Dalam membuat penawar bagi paradigma naturalistik, seorang filsuf Jerman kenamaan, Edmund Husserl pernah mengkritisi perihal paradigma naturalistik. Dalam hal ini, Husserl menawarkan sebuah reduksi dengan tiga tahapannya sebagai sebuah solusi. Pertama adalah reduksi fenomenologis. Dalam reduksi tahap pertama ini, seorang peneliti diharapkan mampu menyisihkan atau melakukan filterasi terhadap setiap pengalaman inderawi dan subjektif terhadap suatu objek. Dengan kata lain, pada reduksi pertama ini, seorang peneliti dituntut untuk menyisihkan pra-persepsi, pra-sangka, serta pra-anggapan ketika bertemu objek. Termasuk di dalamnya adalah menyisihkan segala anggapan buruk tentang PKI yang bersemayam dalam mindset-nya. Sehingga, diharapkan peneliti mampu untuk menemukan freshperspective (gambaran murni) ketika mengamati objek (red; peristiwa 1965). Hal tersebut ditujukan agar hasil penelitian tidak terdistorsi adanya penilaian subjektif.
Tahap kedua adalah reduksi Eidetic. Reduksi ini ditujukan untuk menemukan eidos atau esensi hakekat atau makna yang tersembunyi dari fenomena yang diamati. Proses ini dilakukan dengan melalui pengamatan yang seksama dan interaktif antara subjek dan objek, bukan melalui proses yang linear (Bertens, 1990). Jika tujuannya adalah menemukan esensi, maka sudah sepatutnya bagi seorang peneliti mampu untuk menyaring semua hal yang tidak termasuk inti sari dari fenomena yang diamatinya. Maka dalam reduksi ini, seorang yang siap untuk meneliti peristiwa 1965, sudah sepantasnya bagi dia untuk bisa melepaskan diri dari hal-hal yang tidak ada keterhubungan dengan pelaku ataupun korban peristiwa tersebut. Misalnya adalah melepaskan diri dari segala persepsi yang berkaitan dengan keturunan para pelaku PKI ataupun keturunan para korban kekejamannya. Sehingga dia mampu tetap fokus terhadap apa yang diamati untuk mendapatkan inti sari atau makna peristiwa tersebut.
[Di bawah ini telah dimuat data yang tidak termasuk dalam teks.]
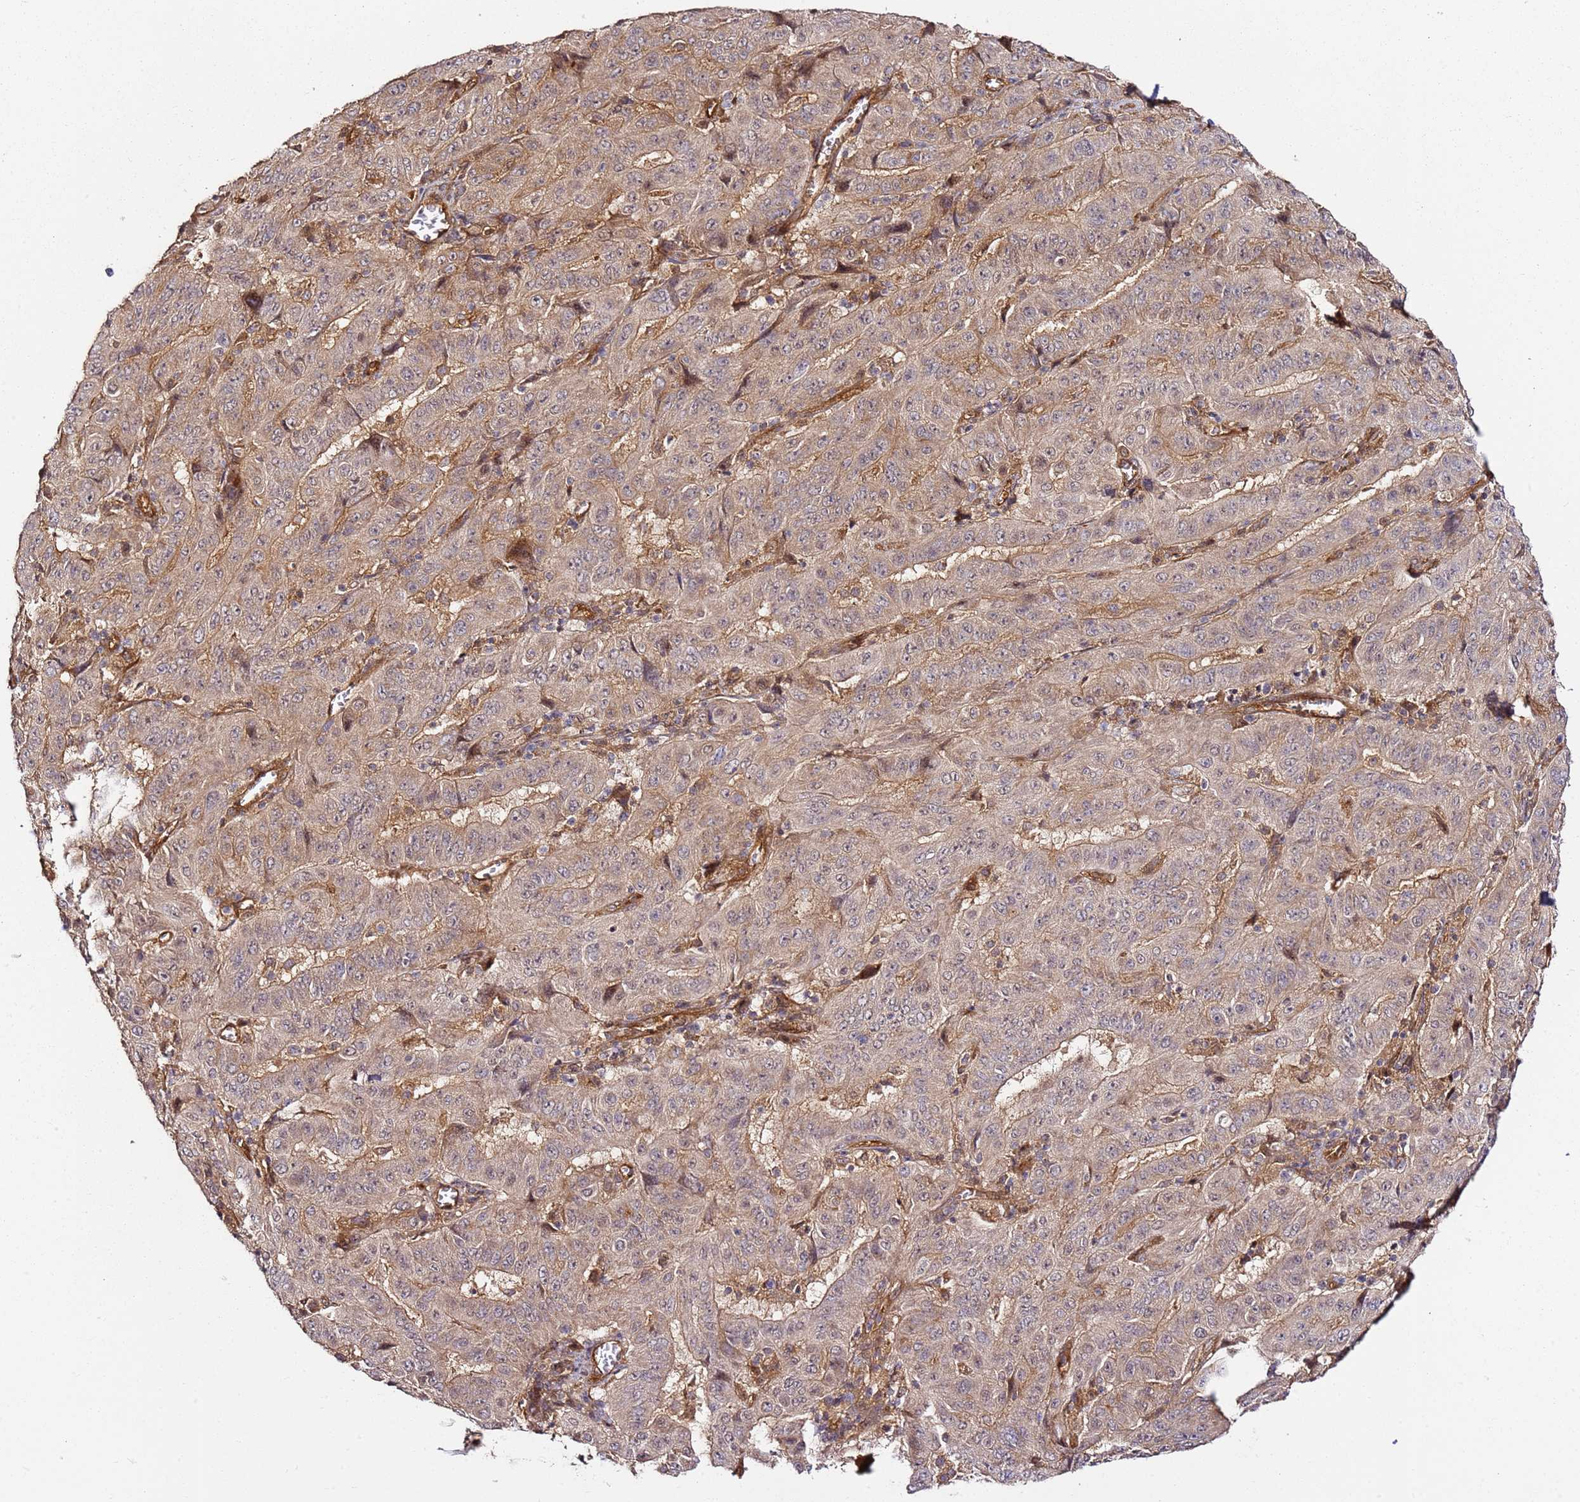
{"staining": {"intensity": "weak", "quantity": ">75%", "location": "cytoplasmic/membranous"}, "tissue": "pancreatic cancer", "cell_type": "Tumor cells", "image_type": "cancer", "snomed": [{"axis": "morphology", "description": "Adenocarcinoma, NOS"}, {"axis": "topography", "description": "Pancreas"}], "caption": "High-power microscopy captured an IHC histopathology image of pancreatic cancer, revealing weak cytoplasmic/membranous positivity in about >75% of tumor cells.", "gene": "CCNYL1", "patient": {"sex": "male", "age": 63}}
Pada tahap akhir, dilakukanlah reduksi transendental. Inilah yang merupakan tahapan kunci. Dalam bahasa mudahnya, reduksi ini adalah reduksi yang menuntut kita agar mampu melampaui diri kita sendiri. Mengapa demikian? Karena pada reduksi ini, seorang peneliti diharapkan untuk mampu menekan keinginan atau hasrat pribadinya ketika dia meneliti objeknya. Seorang pakar yang memutuskan dirinya untuk membuka kabut sejarah 1965, maka hasrat pribadinya tidak diperkenankan untuk ikut campur. Dalam tahap ini, dia tidak diperkenankan untuk meneliti peristiwa enam lima atas keinginannya untuk menjatuhkan PKI atau memaksakan hasil penelitiannya untuk membenarkan ideologi ideologi tersebut, serta ragam hasrat lainnya. Karena proses pada tahap ini dilakukan dengan cara seksama, iterasi, dan intuitif.
Setelah seorang peneliti mampu dengan sempurna membuka kabut sejarah dengan tahapan reduksi tersebut, maka kita sebagai masyarakat (kedua belah pihak, khususnya) sudah menjadi kewajiban untuk mampu membuka mata dengan hasil penelitian yang disuguhkan oleh para pakar. Sehingga, ketika masyarakat sudah mampu menerima dan meraih kesadaran makna sesungguhnya dari peristiwa yang menjadi catatan hitam yang membayangi bangsa kita selama puluhan tahun tersebut, barulah usaha rekonsiliasi digadangkan. Pencapaian kesadaran inilah yang dituju oleh Husserl dalam fenomenologinya. Dengan adanya hasil penelitian, kemudian dilakukannya rekonsiliasi, maka ressentiment tersebut diharapkan mampu terkikis sedikit demi sedikit. Semoga.